The mutation of DSP5 confers salt tolerance in Arabidopsis.

High salinity causes ionic stress and osmotic stress in plants.[19,20] To determine which type of stress DSP5 is involved in, seeds from Col and dsp5 mutant plants were germinated on half-strength MS medium containing various concentrations of potassium chloride (KCl) or mannitol. The dsp5 seeds displayed reduced sensitivity to both KCl and mannitol during germination compared to wild-type seeds (Figure 2), indicating that DSP5 is involved in both ionic stress and osmotic stress. This is different from TMKP1; its overexpression in Arabidopsis improves tolerance to NaCl but not to mannitol.[16] These data suggest that the mechanisms whereby different protein phosphatases regulate salt tolerance are different.

Figure 2.

The dsp5 mutant shows reduced sensitivity to KCl and mannitol.

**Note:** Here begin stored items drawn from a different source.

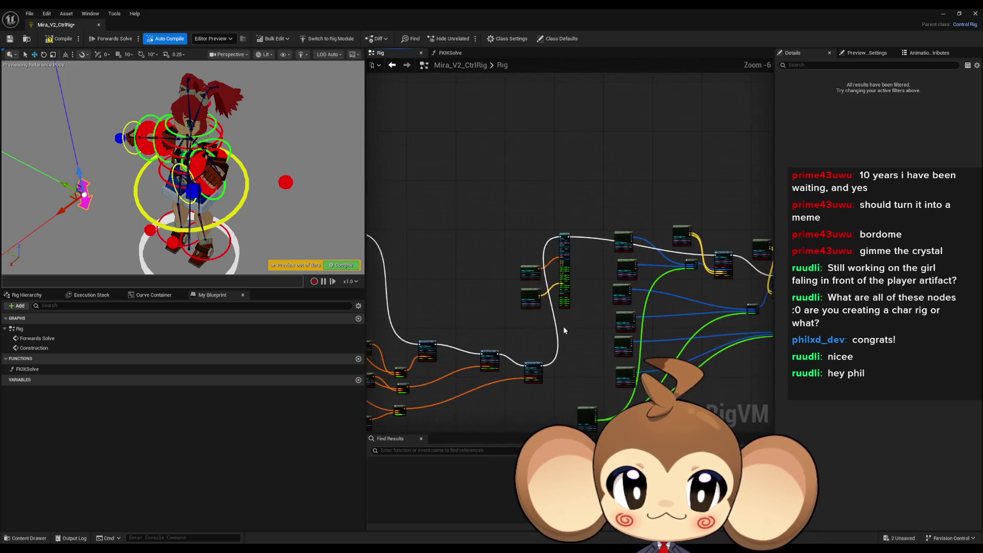
{"action": "scroll", "coordinate": [580, 341], "scroll_direction": "up", "scroll_amount": 6}
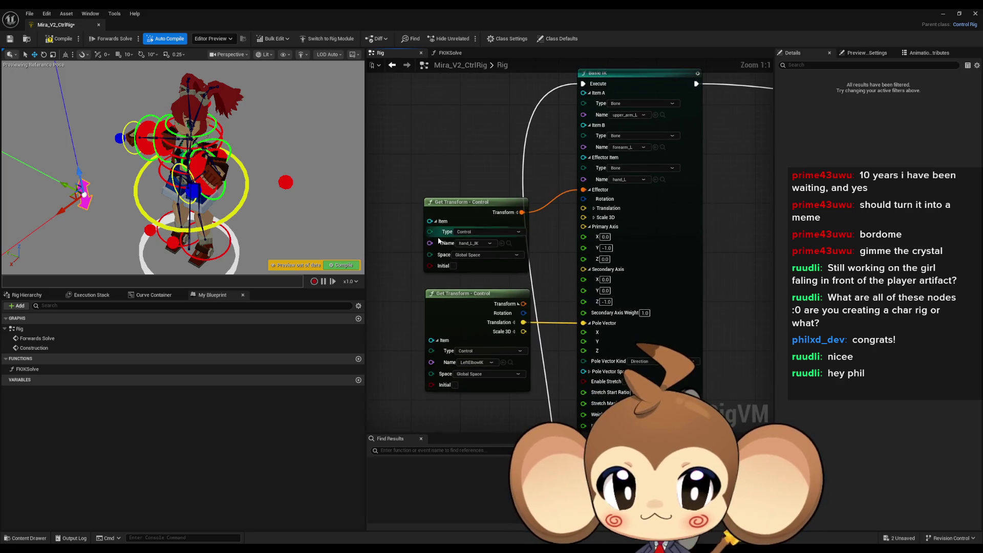
{"action": "left_click", "coordinate": [43, 368]}
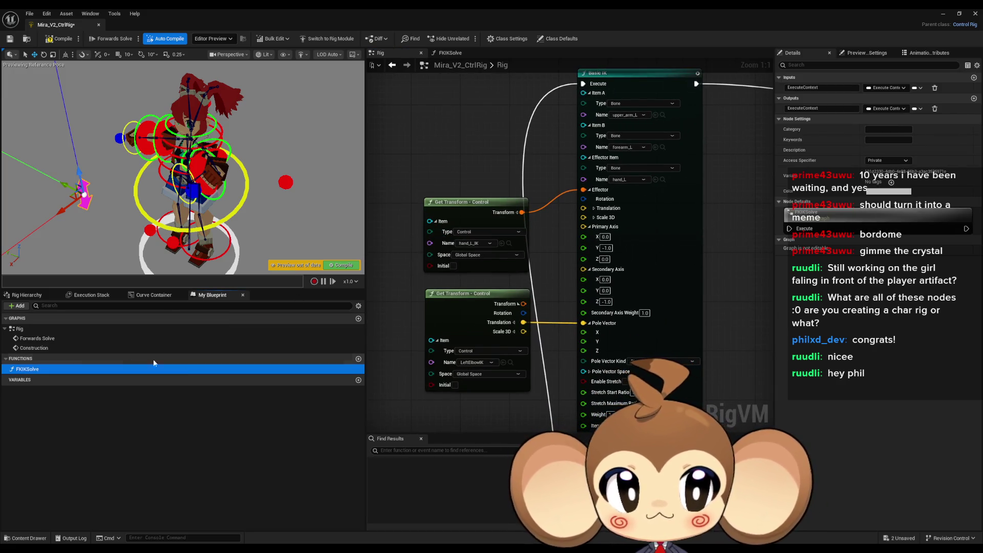
Step: Add an input named Argument to FKIKSolve and browse its pin-type list
{"action": "left_click_drag", "start_coordinate": [488, 137], "coordinate": [515, 162]}
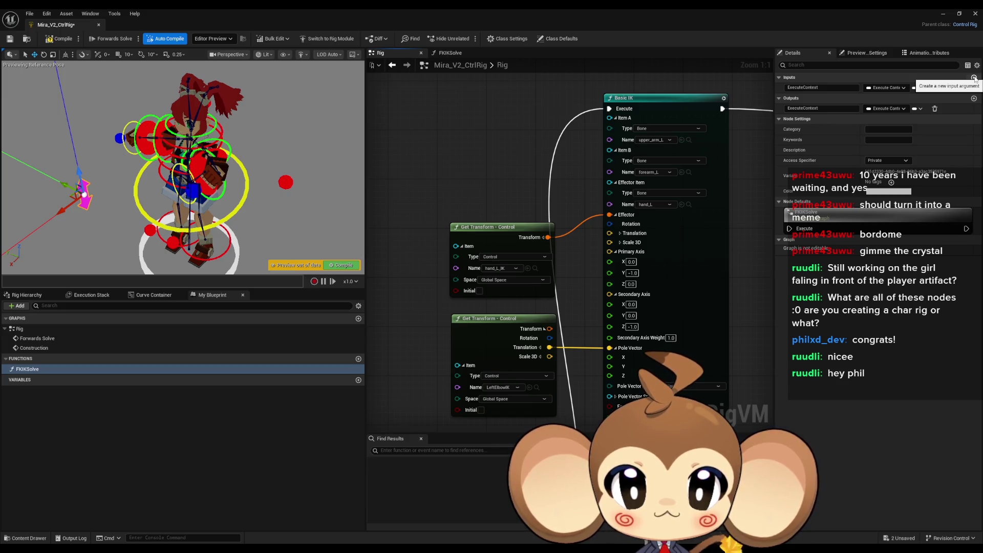
{"action": "left_click", "coordinate": [974, 78]}
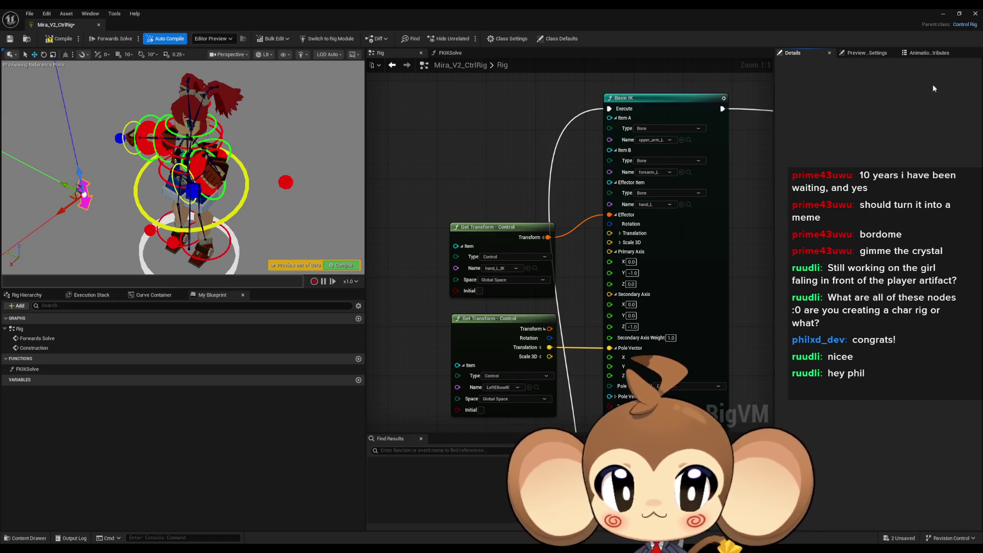
{"action": "left_click", "coordinate": [60, 367]}
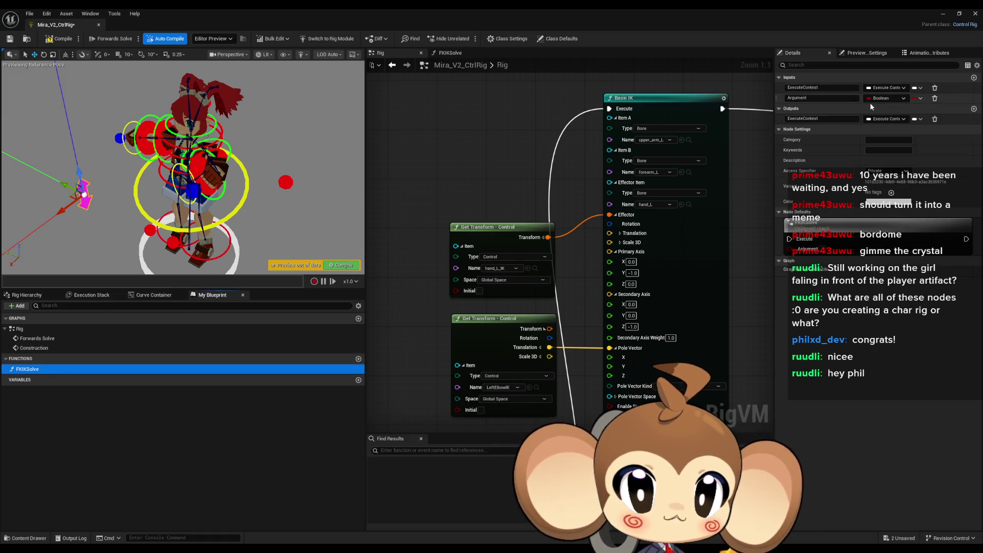
{"action": "left_click", "coordinate": [886, 99]}
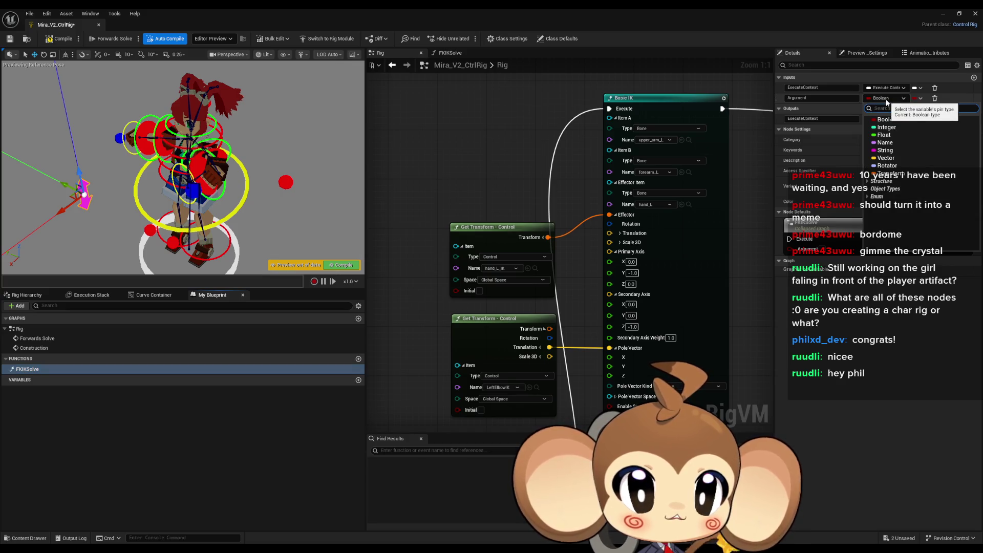
{"action": "scroll", "coordinate": [759, 287], "scroll_direction": "down", "scroll_amount": 10}
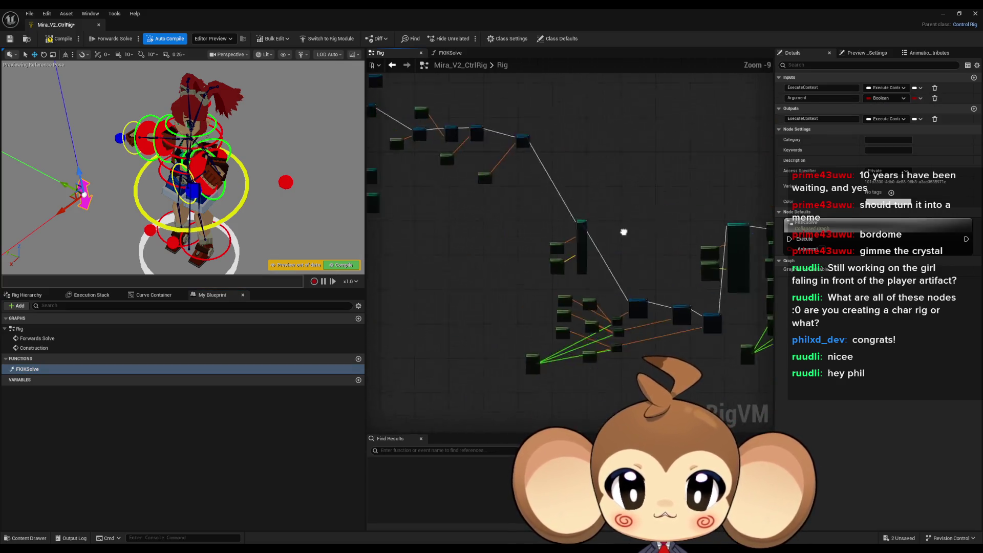
{"action": "left_click_drag", "start_coordinate": [759, 286], "coordinate": [938, 353]}
{"action": "scroll", "coordinate": [610, 262], "scroll_direction": "up", "scroll_amount": 4}
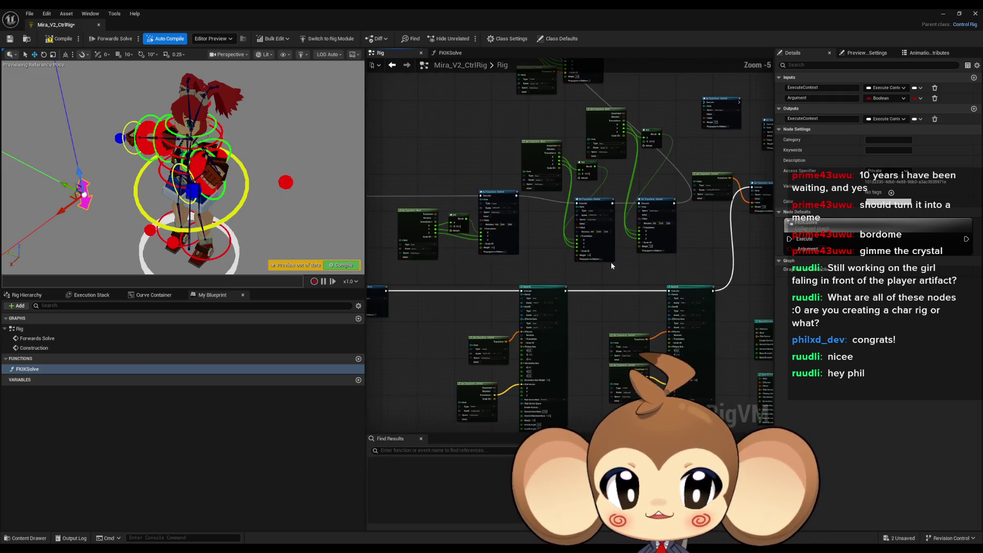
{"action": "scroll", "coordinate": [500, 230], "scroll_direction": "up", "scroll_amount": 4}
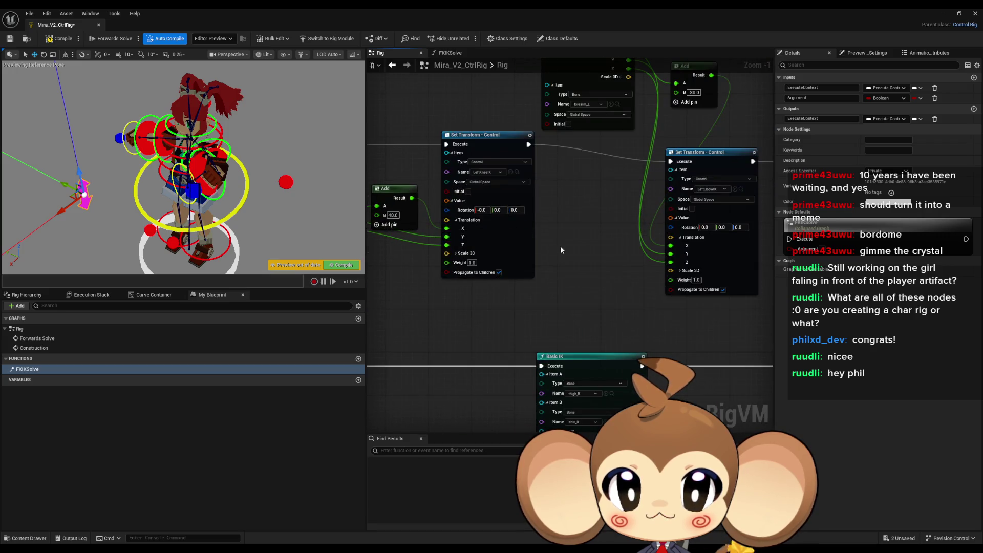
{"action": "scroll", "coordinate": [557, 244], "scroll_direction": "down", "scroll_amount": 2}
{"action": "left_click_drag", "start_coordinate": [512, 225], "coordinate": [485, 192]}
{"action": "scroll", "coordinate": [577, 251], "scroll_direction": "down", "scroll_amount": 3}
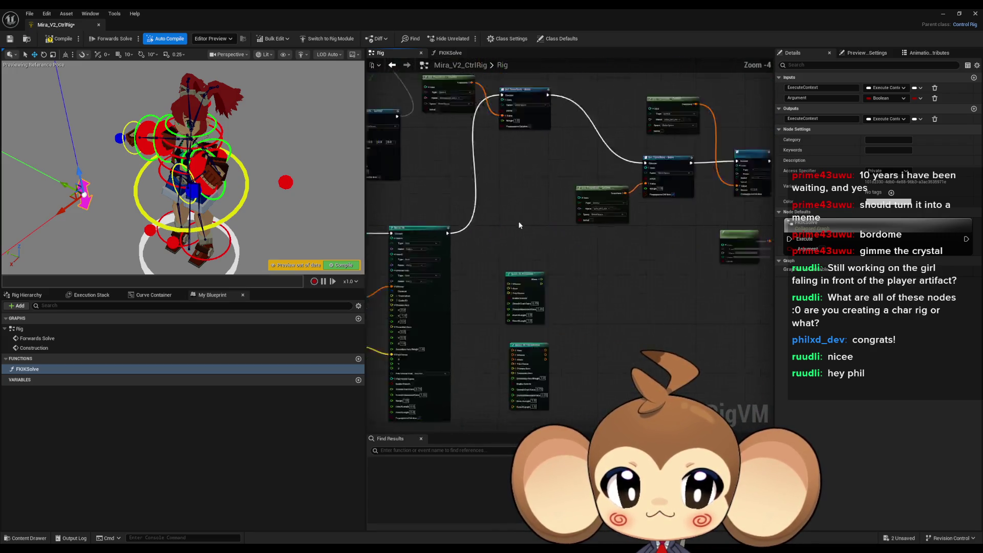
{"action": "scroll", "coordinate": [602, 282], "scroll_direction": "up", "scroll_amount": 5}
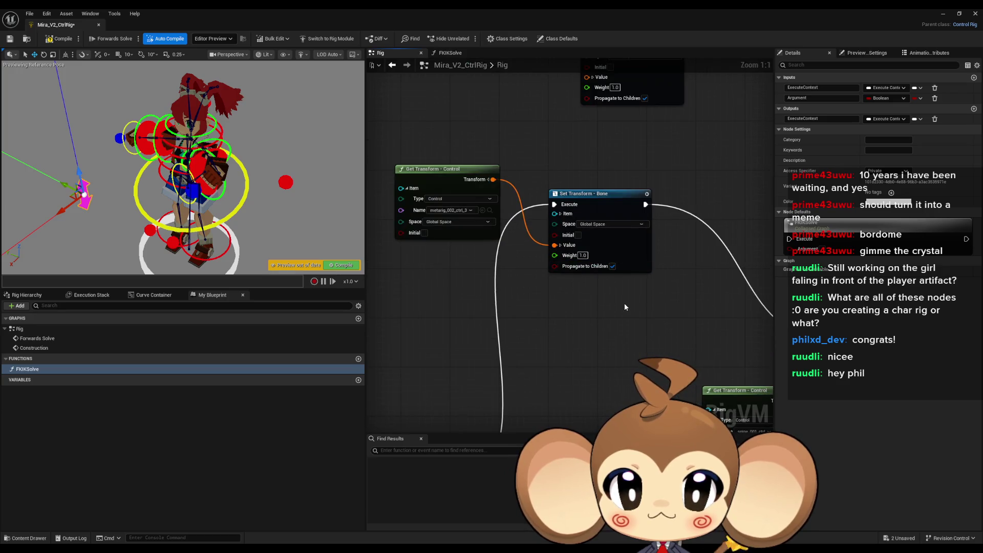
{"action": "scroll", "coordinate": [624, 306], "scroll_direction": "down", "scroll_amount": 3}
{"action": "scroll", "coordinate": [623, 299], "scroll_direction": "down", "scroll_amount": 3}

The mutation of DSP5 produces salinity-related phenotypes at the vegetative stage in Arabidopsis

We recently reported that DSP3 plays a negative role in the salt responses of plants.[13] Our data show that DSP5, a homolog of DSP3, plays a negative role in salt responses at the seed germination stage (Figures 1 and 2). To further investigate the function of these two genes, a dsp3dsp5 double mutant was generated by crossing dsp3 and dsp5 single mutant plants. Homozygous mutant lines were separated by DNA genotyping (Figure 3a), and quantitative RT-PCR (RT-qPCR) confirmed that dsp3dsp5 was a double mutant (Figure 3b). To analyze the salt stress responses of mature dsp5 and dsp3dsp5 plants, 3-week-old dsp3, dsp5, dsp3dsp5, and wild-type soil-grown plants were treated with a 0 (mock) or 200 mM NaCl water solution. Under normal conditions, the dsp5 and dsp3dsp5 plants were not much different from wild-type or dsp3 plants. However, following treatment with 200 mM NaCl, the dsp5, dsp3, and dsp3dsp5 plants had fewer withered leaves than did wild-type plants (Figure 3c), and the survival rates of dsp5 and dsp3dsp5 were comparable to that of dsp3 and higher than that of wild type (Figure 3d). The dsp3dsp5 plants showed little difference compared with dsp5 and dsp3 in terms of salt sensitivity (Figure 3d). DSP5 and DSP3 are homologous genes, and our data show that both of them play negative roles in plant salt responses. Moreover, the double mutant did not exhibit an aggravated phenotype. Like DSP3, DSP5 was mainly localized to the nucleus in tobacco epidermal cells (Supplemental Figure S2). DSP5 is mainly expressed in flowers,[18] while DSP3 is mainly expressed in roots.[13,18] We thus speculate that DSP3 and DSP5 function in different tissues or at different developmental stages under conditions of salt stress. Another possibility is that some other DSP homolog plays a redundant role with DSP3 and DSP5 in plant salt responses; this requires further investigation.[18]

Figure 3.

The phenotype of salt-treated dsp3dsp5 double mutant plants.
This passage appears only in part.